- **TASKS TO COMPLETE**:
a - From the composting fence directions, write out again the part that opens with the words containing "The supply list" and closes with "1 plum tree.", switching "apple" to "pear".
b - According to the composting fence directions, how deep should each post hole be dug?
c - Carry on the composting fence directions from where they stop.

BEGIN TEXT FOR ANALYSIS

Composting Fence Supplies

The supply list (may contain affiliate links) and directions cover how to make one panel of a wooden composting fence that is 5′ and 7′ wide. The pictured panels range from 5 to 6′ tall and 7′ wide. We built on a sloped lot and stepped them down accordingly over time. We have 7 panels shown in our photos. Why? Because that length covered the neighbors property and allows us to give a good wide spacing to espalier 4 apple trees, 2 peach trees, and 1 plum tree.

  • 2-bags Quikrete: (May not be ncessary to concrete each post if you have hard clay soil and/or you are attaching many posts. If you plan to espalier fruit trees you will need to be able to attach wire and the weight of the trees over time which is why we opted to concrete our posts in.
  • 2-4X6 posts (trust us, you do not want to pay for larger sizes
  • 4-2X4 boards
  • 22 – 8′ Dog Ear Fence Pickets I would suggest buying 2-3 extra in case you break or mis-cut one.
  • 24-3″ screws
  • 130-1.5″ screws
  • Water (Mix with Concrete)

Tools to Build Your Composting Fence

Step One: Post Assembly For Those Blessed with Upper Arm Strength

The first step is to get the posts assembled and in the ground. You are going to need upper arm strength all around, and if you don’t have it (I don’t) then there is equipment you can rent to dig post holes. I will also mention an alternative for post construction for those of us with T-Rex arms.

1. Dig a whole 2-3 feet down. Post holes are best dug wider at the bottom than the top. This keeps the concrete solid in freeze/thaw conditions. You can read more about elegant post holes here. Frankly, we just try to dig them down and level.
2. Assemble your massive post. Here is where I would diverge from the usual directions:

  • Adam, being the manly man, takes the 4X6 post and attaches the 2X4 boards to either side to make a massive with the 3″ screws (4 per board at least)  The final assembled ‘tree trunk’ like post is close to 8″ in width which allows space for pretty large sized yard waste. He could just pick up this giant honking post and position it in the hole.
  • I can barely move the 4×6. If I was doing this by myself (note: I wouldn’t), I would HAVE to place a 4 X 6 post in the dirt and concrete it in. Once it was set I would then add the 2X4’s to either side above the ground level.  So keep in mind how heavy the post gets!

END TEXT FOR ANALYSIS
BEGIN SUPPLIED INFORMATION

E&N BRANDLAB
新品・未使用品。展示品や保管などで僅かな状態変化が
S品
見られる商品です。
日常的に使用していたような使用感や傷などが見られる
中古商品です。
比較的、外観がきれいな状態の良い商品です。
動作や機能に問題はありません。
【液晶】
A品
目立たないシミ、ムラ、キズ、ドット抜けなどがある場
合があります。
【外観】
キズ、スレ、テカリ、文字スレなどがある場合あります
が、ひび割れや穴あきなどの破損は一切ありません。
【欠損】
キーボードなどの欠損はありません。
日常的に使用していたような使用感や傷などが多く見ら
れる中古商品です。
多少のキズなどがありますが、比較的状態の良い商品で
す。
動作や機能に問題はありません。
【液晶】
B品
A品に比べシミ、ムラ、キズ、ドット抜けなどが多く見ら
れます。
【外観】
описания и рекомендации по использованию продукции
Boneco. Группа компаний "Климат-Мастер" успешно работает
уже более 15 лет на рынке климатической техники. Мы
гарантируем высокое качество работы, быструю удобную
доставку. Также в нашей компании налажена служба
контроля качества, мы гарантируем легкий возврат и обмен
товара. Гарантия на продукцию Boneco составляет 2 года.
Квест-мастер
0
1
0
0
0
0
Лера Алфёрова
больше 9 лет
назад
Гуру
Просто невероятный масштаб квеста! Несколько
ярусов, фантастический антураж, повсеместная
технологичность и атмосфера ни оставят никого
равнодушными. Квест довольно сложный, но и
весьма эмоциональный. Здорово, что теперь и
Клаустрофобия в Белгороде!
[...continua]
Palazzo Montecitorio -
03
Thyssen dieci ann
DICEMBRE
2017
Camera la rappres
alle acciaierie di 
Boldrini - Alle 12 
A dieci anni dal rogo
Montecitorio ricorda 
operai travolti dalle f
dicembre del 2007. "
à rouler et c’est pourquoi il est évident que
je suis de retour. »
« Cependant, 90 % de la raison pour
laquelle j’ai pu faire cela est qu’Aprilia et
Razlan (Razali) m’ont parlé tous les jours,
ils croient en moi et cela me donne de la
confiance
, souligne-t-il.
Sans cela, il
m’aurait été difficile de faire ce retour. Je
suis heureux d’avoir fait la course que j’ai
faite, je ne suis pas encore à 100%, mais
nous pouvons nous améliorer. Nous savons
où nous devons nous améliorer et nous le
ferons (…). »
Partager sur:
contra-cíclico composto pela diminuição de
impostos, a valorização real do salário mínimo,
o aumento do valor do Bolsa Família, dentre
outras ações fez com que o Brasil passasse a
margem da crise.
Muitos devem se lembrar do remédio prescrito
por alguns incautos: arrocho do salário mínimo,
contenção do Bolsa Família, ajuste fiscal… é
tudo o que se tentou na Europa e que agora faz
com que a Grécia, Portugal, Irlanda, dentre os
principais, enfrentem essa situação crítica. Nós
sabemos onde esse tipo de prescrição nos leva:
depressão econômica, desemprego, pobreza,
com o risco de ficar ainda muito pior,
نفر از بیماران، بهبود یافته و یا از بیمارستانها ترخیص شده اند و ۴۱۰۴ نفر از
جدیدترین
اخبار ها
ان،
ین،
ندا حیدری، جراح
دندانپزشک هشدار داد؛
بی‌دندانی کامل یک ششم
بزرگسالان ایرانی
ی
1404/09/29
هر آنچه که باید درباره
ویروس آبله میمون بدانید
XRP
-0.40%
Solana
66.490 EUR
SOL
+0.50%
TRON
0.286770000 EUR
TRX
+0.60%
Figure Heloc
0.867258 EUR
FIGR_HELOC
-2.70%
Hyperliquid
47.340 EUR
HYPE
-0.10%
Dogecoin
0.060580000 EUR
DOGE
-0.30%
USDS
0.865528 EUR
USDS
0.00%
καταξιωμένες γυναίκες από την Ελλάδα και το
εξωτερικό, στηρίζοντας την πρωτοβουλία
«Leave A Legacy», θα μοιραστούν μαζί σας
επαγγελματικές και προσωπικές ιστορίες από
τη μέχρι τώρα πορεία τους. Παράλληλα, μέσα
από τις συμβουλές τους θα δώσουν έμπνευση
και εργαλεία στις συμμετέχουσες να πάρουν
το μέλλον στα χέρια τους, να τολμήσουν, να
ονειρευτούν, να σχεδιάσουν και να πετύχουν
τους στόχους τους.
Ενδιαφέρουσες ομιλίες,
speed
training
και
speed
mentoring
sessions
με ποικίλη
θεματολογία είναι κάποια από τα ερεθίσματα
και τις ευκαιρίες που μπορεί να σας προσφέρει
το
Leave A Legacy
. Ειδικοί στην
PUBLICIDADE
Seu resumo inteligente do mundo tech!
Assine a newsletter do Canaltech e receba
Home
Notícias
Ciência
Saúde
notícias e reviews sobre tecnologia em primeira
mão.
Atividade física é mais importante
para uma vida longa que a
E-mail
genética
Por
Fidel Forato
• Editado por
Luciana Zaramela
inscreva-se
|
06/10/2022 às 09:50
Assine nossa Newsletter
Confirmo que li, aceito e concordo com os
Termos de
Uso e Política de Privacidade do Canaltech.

END SUPPLIED INFORMATION

- **TASK-BY-TASK RESULTS**:
a -
The supply list (may contain affiliate links) and directions cover how to make one panel of a wooden composting fence that is 5′ and 7′ wide. The pictured panels range from 5 to 6′ tall and 7′ wide. We built on a sloped lot and stepped them down accordingly over time. We have 7 panels shown in our photos. Why? Because that length covered the neighbors property and allows us to give a good wide spacing to espalier 4 pear trees, 2 peach trees, and 1 plum tree.

b - 2-3 feet down.

c -
Posts for composting fence

Step Two: Leveling and Setting The Tree Trunk Post

I’m not going to go into details about how to set and level a post because there are a ton of tutorials that already teach this technique better than us.  We pretty much follow this Quikrete tutorial (Written tutorial link here):

Couple things that make this job a bit easier are post levels because it makes getting both levels front to back a snap.  Trust me it is worth the extra money for the ease of leveling.  We also use 2-3 cinder blocks to hold the post in place while it sets.  We had them on hand and found it easier than using boards to hold them because you can make minor adjustments by nudging the blocks slightly.

Final tip:  If you plan on doing a whole long line of panels you will want to do the following.

  1. Dig a small post hole and set a temporary post in dirt only at the end of where you want one straight course of panels. (this could be the end of the fence, where it turns, etc)  You can even use a 2X4.
  2. Tie a string to the temporary post and bring it to the first post you plan to set.
  3. Attach it (we used a screw) around the post so that the string lightly lays along the face of the board on both ends.  This makes sure all your posts are facing the same angle and makes attaching the boards easy!
  4. Concrete your first post and continue down to your second post aligning it to the string as well.
  5. Once you have your Second post close to correct make sure to lay a board on top and make sure the height is level from post to post!

Step 3: Prepping Your Fence Face

If earlier you wondered why the fence pickets are 8′ but the fence panels are around 7′ well here is where you find out the mystery.  You have to cut the dog ear portion of each picket off first.  We used out miter saw to do 4-5 at a time.  After making a nice straight cut you will want to measure how long to make your boards. You have two options:

  • More than one panel: Measure from the end of the first post to the middle of the second post.  Measure in a few places.  If your post is truly straight and level the distance should be the same.  If not you can make micro adjustments on your cuts to get a nice straight line for the next panel.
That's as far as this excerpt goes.